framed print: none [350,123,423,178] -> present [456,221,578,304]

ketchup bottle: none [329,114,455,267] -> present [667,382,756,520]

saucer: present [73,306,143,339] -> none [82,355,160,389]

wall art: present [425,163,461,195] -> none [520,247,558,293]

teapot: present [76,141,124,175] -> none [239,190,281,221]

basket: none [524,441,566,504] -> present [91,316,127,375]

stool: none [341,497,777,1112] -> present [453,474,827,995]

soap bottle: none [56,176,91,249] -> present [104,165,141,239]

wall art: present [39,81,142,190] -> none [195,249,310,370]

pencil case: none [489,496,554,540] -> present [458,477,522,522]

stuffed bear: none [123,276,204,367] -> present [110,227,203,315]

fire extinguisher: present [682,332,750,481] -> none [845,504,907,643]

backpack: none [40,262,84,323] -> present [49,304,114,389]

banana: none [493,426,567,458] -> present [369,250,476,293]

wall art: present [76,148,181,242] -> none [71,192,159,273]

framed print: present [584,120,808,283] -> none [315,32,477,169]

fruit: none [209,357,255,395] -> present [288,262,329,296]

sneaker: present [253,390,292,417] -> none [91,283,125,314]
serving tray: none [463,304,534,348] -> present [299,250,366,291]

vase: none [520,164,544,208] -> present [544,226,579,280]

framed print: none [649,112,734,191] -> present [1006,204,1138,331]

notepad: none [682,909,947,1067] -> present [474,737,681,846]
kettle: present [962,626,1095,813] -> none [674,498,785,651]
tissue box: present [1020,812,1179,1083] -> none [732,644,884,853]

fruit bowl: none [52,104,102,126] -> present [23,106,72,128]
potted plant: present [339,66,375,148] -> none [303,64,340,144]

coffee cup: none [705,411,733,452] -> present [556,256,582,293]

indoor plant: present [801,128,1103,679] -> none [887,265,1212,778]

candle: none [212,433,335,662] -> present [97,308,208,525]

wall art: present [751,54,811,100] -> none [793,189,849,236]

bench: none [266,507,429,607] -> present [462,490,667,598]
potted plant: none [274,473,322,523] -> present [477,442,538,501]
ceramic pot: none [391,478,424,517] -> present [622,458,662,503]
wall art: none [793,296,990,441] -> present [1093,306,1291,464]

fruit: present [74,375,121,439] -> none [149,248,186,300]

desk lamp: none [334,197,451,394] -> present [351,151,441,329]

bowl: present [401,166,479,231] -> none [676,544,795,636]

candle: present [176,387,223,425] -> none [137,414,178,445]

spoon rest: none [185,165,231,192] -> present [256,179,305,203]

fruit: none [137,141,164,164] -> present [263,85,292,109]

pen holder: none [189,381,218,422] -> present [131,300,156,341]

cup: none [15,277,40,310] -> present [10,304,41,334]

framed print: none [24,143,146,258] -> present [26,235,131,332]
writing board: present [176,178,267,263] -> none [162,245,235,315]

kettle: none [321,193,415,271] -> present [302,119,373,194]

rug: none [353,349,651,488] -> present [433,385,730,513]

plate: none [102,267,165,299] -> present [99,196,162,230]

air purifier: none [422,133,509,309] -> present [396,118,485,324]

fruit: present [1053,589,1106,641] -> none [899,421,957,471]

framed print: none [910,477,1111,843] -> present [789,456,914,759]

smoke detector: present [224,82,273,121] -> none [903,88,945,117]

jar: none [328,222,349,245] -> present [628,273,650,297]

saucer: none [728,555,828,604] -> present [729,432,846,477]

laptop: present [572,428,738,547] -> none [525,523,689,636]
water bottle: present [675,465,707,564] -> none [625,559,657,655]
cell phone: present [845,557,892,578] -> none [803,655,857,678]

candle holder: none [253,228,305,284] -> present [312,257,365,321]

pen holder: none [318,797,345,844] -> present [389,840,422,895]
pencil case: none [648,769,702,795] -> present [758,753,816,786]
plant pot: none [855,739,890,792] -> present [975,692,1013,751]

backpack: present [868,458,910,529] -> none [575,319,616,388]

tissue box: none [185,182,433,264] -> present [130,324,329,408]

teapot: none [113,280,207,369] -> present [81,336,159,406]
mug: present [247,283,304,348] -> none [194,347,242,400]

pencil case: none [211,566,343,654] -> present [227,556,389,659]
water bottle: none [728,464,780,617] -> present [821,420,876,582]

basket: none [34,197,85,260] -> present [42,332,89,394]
····················
**WHAT YOU HAVE TO DO**: Once you find the line with "sneaker: present [253,390,292,417]" above, print it and every line after it up to and including the line with "pen holder: none [189,381,218,422]", exactly as written and nothing else.

**WRITTEN REPLY**:
sneaker: present [253,390,292,417] -> none [91,283,125,314]
serving tray: none [463,304,534,348] -> present [299,250,366,291]

vase: none [520,164,544,208] -> present [544,226,579,280]

framed print: none [649,112,734,191] -> present [1006,204,1138,331]

notepad: none [682,909,947,1067] -> present [474,737,681,846]
kettle: present [962,626,1095,813] -> none [674,498,785,651]
tissue box: present [1020,812,1179,1083] -> none [732,644,884,853]

fruit bowl: none [52,104,102,126] -> present [23,106,72,128]
potted plant: present [339,66,375,148] -> none [303,64,340,144]

coffee cup: none [705,411,733,452] -> present [556,256,582,293]

indoor plant: present [801,128,1103,679] -> none [887,265,1212,778]

candle: none [212,433,335,662] -> present [97,308,208,525]

wall art: present [751,54,811,100] -> none [793,189,849,236]

bench: none [266,507,429,607] -> present [462,490,667,598]
potted plant: none [274,473,322,523] -> present [477,442,538,501]
ceramic pot: none [391,478,424,517] -> present [622,458,662,503]
wall art: none [793,296,990,441] -> present [1093,306,1291,464]

fruit: present [74,375,121,439] -> none [149,248,186,300]

desk lamp: none [334,197,451,394] -> present [351,151,441,329]

bowl: present [401,166,479,231] -> none [676,544,795,636]

candle: present [176,387,223,425] -> none [137,414,178,445]

spoon rest: none [185,165,231,192] -> present [256,179,305,203]

fruit: none [137,141,164,164] -> present [263,85,292,109]

pen holder: none [189,381,218,422] -> present [131,300,156,341]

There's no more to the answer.